Can you give the lines of these records as a JSON list of strings, one string per line, with blank lines left out? Leave the pictures out of your answer.
········
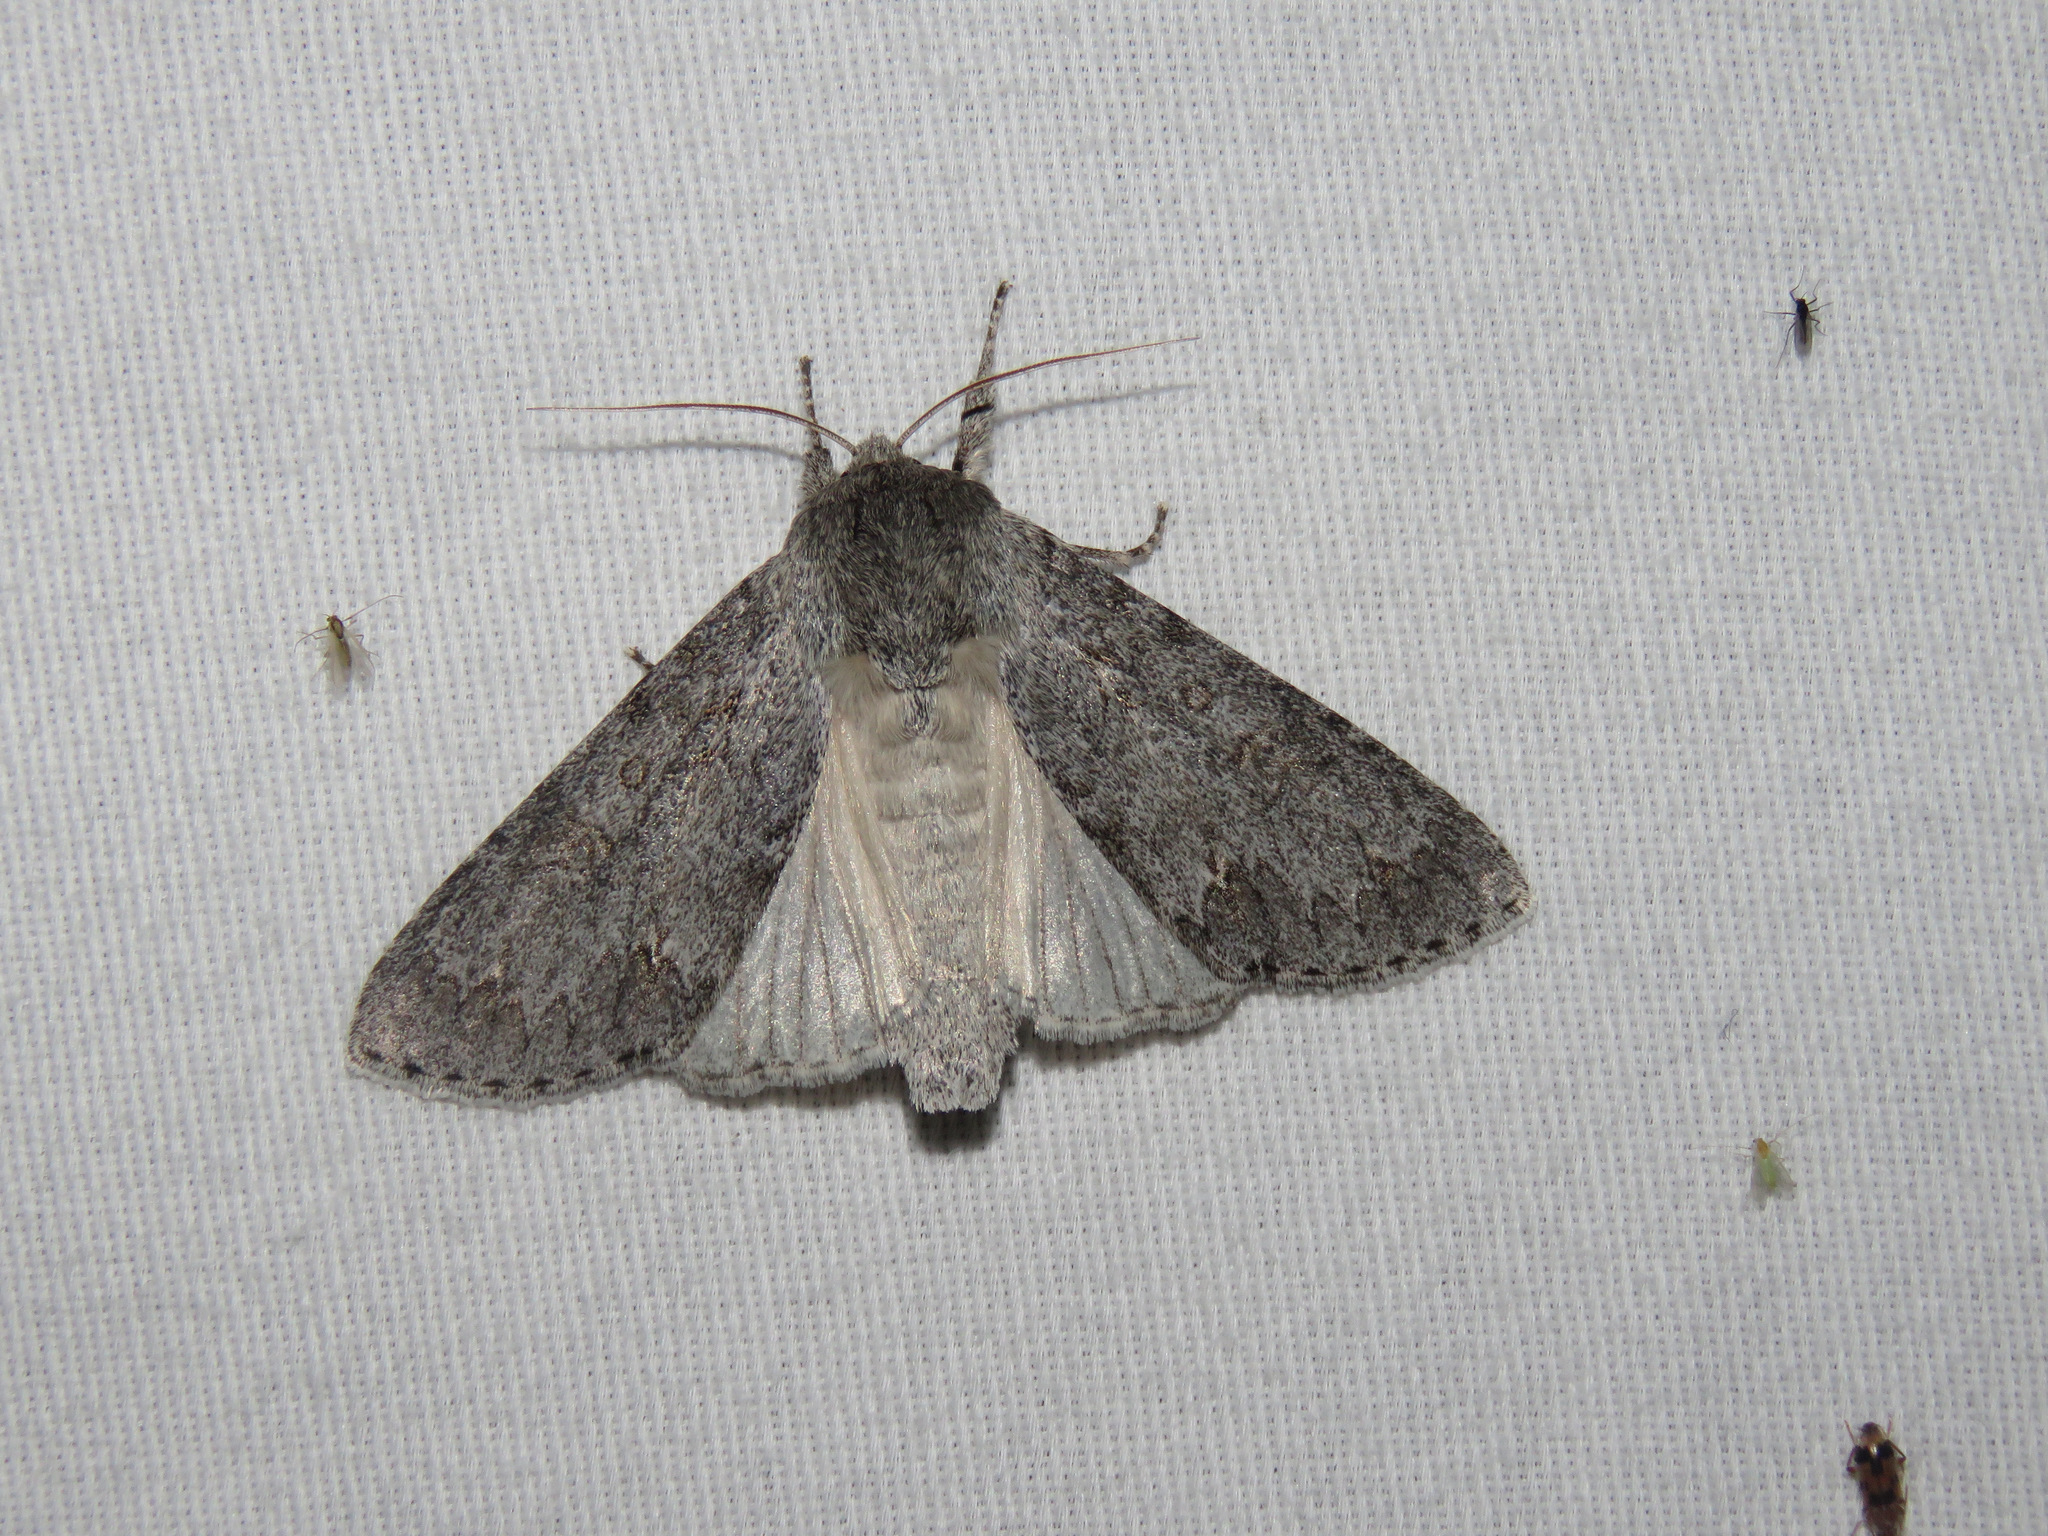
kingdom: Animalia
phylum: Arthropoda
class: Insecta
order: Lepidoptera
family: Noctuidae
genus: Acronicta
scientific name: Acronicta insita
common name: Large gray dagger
········
FINISHED EXERCISE>
[
  "kingdom: Animalia",
  "phylum: Arthropoda",
  "class: Insecta",
  "order: Lepidoptera",
  "family: Noctuidae",
  "genus: Acronicta",
  "scientific name: Acronicta insita",
  "common name: Large gray dagger"
]